- Born: April 22, 1869 Aberdeen, Scotland
- Died: October 10, 1932 (aged 63) Victoria County, New Brunswick, Canada
- Spouses: ; Agnes Dunbar ​ ​(m. 1902; died 1911)​ ; Evelyn Whyte ​(m. 1930)​

= Archibald Fraser (industrialist) =

Archibald Fraser (April 22, 1869 - October 10, 1932) was a Scottish-born industrialist in New Brunswick involved in the forest and pulp and paper industries.

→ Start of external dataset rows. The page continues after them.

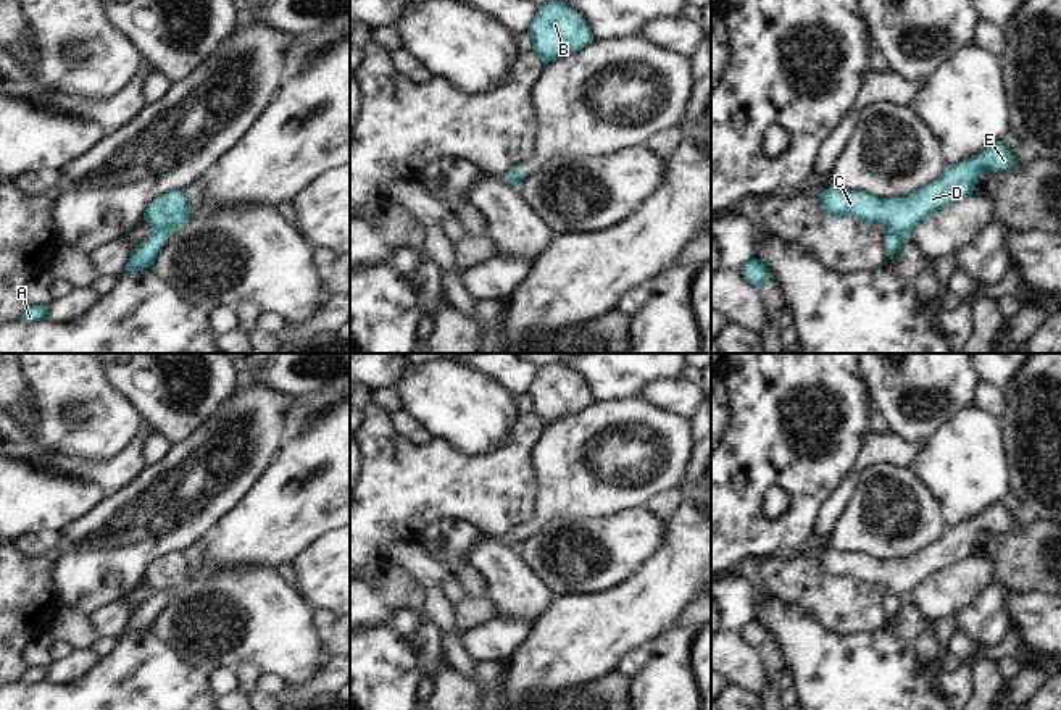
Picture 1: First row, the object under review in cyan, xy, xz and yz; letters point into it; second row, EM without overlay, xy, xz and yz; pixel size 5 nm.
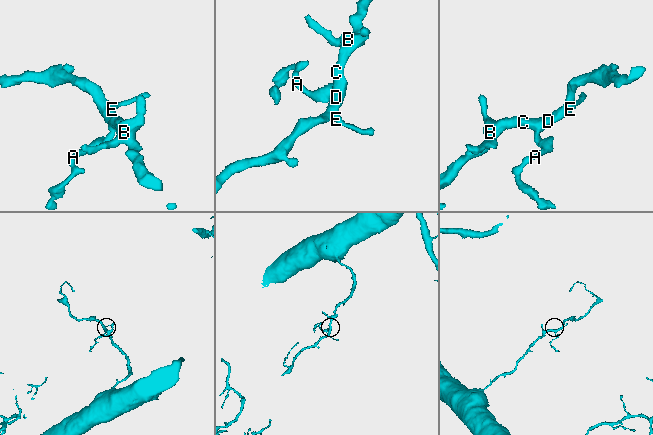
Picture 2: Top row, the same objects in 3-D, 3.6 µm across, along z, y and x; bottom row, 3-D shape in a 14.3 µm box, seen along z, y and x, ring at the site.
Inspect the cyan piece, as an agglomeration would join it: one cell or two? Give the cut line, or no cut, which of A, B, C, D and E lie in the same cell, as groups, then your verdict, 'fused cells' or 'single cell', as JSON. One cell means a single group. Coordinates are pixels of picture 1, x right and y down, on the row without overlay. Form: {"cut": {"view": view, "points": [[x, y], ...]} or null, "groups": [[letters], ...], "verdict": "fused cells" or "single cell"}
{"cut": {"view": "yz", "points": [[889, 596], [900, 599]]}, "groups": [["A"], ["B", "C", "D", "E"]], "verdict": "fused cells"}

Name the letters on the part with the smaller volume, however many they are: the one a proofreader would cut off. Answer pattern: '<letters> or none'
A

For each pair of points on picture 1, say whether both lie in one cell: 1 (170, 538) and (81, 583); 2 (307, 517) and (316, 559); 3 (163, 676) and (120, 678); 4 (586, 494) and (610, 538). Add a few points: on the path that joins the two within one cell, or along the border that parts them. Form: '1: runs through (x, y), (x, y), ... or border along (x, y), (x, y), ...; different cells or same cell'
1: runs through (147, 544), (128, 544), (104, 560); same cell
2: border along (332, 530), (316, 538), (292, 562); different cells
3: runs through (152, 678), (131, 678); same cell
4: border along (637, 509), (599, 518), (561, 518); different cells

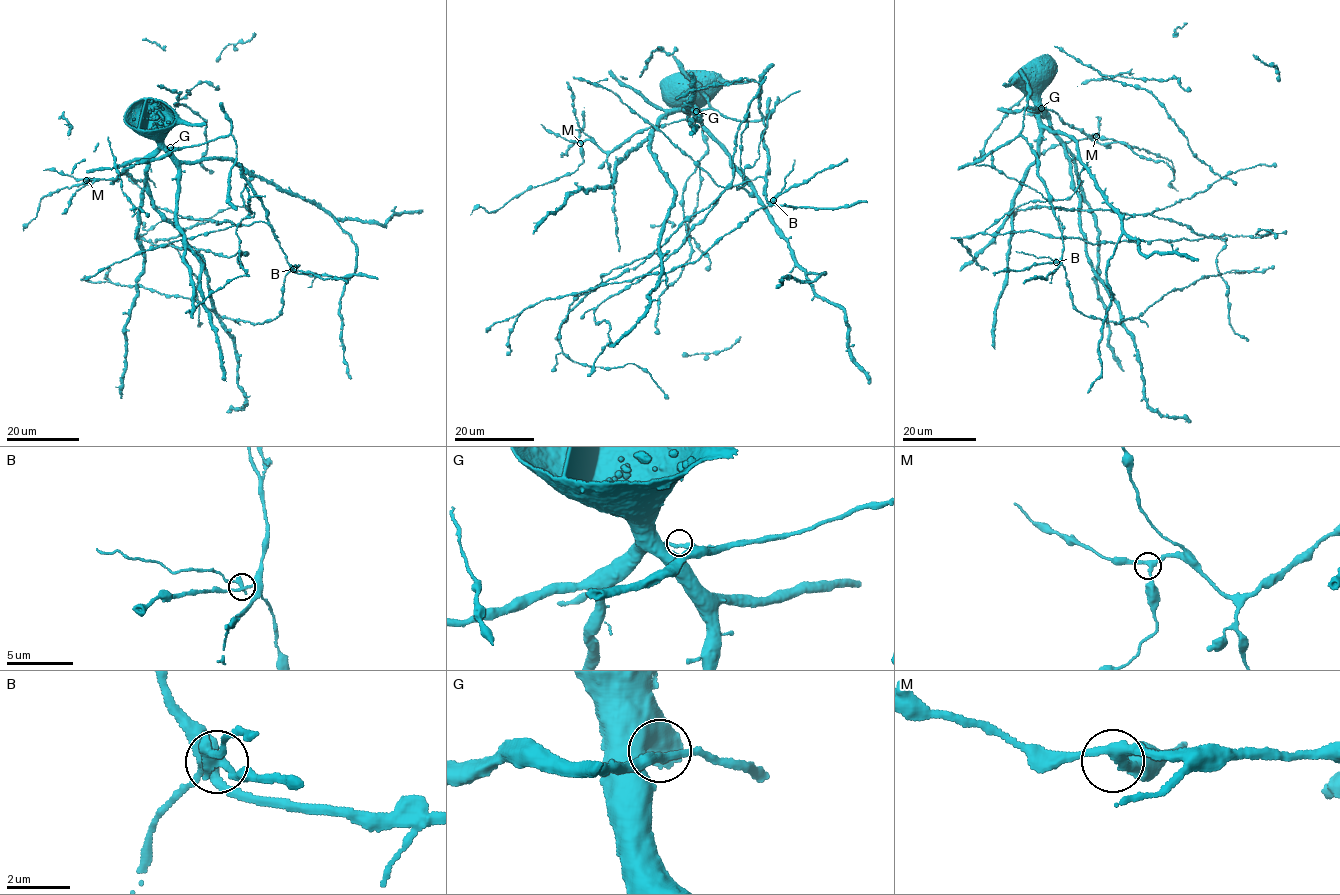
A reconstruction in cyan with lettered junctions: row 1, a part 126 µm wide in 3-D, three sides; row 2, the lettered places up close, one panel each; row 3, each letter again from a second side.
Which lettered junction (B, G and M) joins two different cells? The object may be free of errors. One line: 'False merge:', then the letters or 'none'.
False merge: B

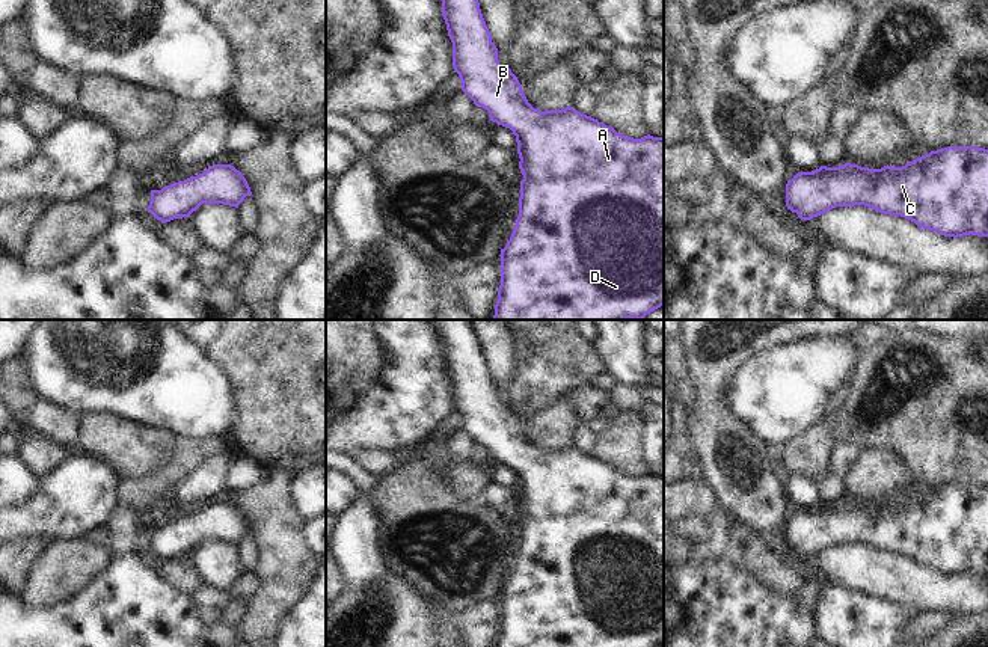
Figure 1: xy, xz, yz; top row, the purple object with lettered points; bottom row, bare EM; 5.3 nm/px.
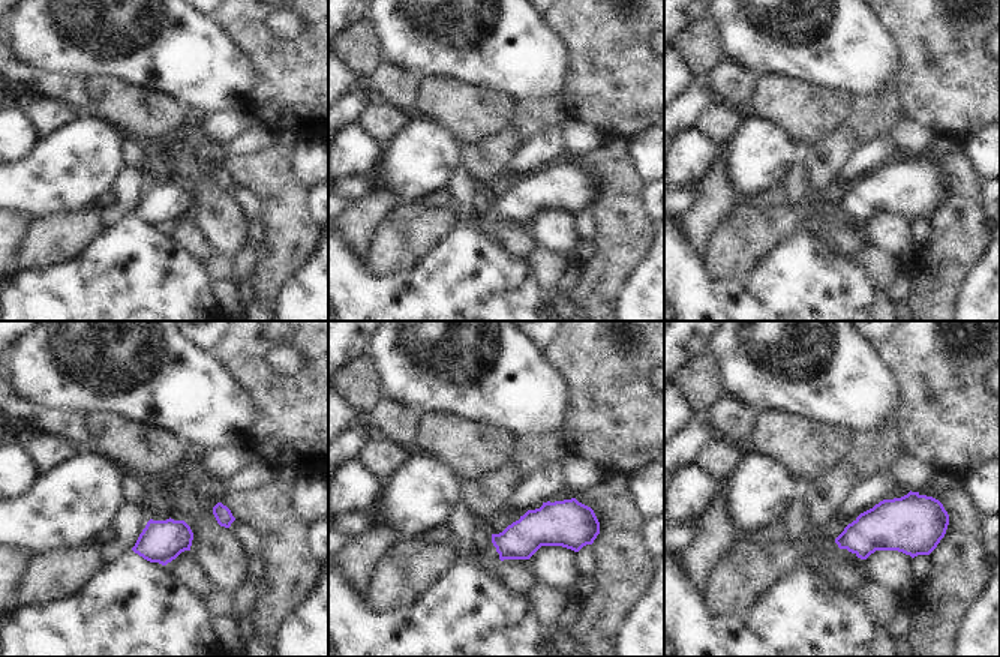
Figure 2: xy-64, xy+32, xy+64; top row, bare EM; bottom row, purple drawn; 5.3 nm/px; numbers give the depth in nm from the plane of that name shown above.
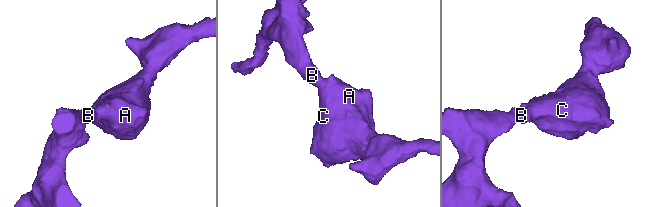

The son of Donald Fraser, he was born in Aberdeen and came to New Brunswick with his family four years later. His father had entered the lumber business by 1877 and, in 1884, Archibald and his brother Donald Jr. joined the family business. In 1917, they formed Fraser Companies Limited. The business expanded to include sawmills in New Brunswick and Quebec and sulphite pulp mills in Edmundston and Chatham. Fraser also served as a director of the Royal Bank of Canada, the New Brunswick Telephone Company, the Maritime Trust Company of Saint John and the Rolland Paper Company (now a division of Cascades).

He was married twice: first to Agnes Dunbar in 1902 (she died in 1911) and then, in 1930, to Evelyn Whyte.

Fraser died suddenly of a heart attack at the age of 63 on a holiday weekend at his hunting lodge near Nictau in Victoria County, New Brunswick.

At the time of his death, he was president of Fraser Companies, Limited, of Fraser Paper, Limited, of the Restigouche Company, Limited and of Snowflake Lime Limited.

In October 2000, a plaque commemorating Archibald Fraser was unveiled at Edmundston.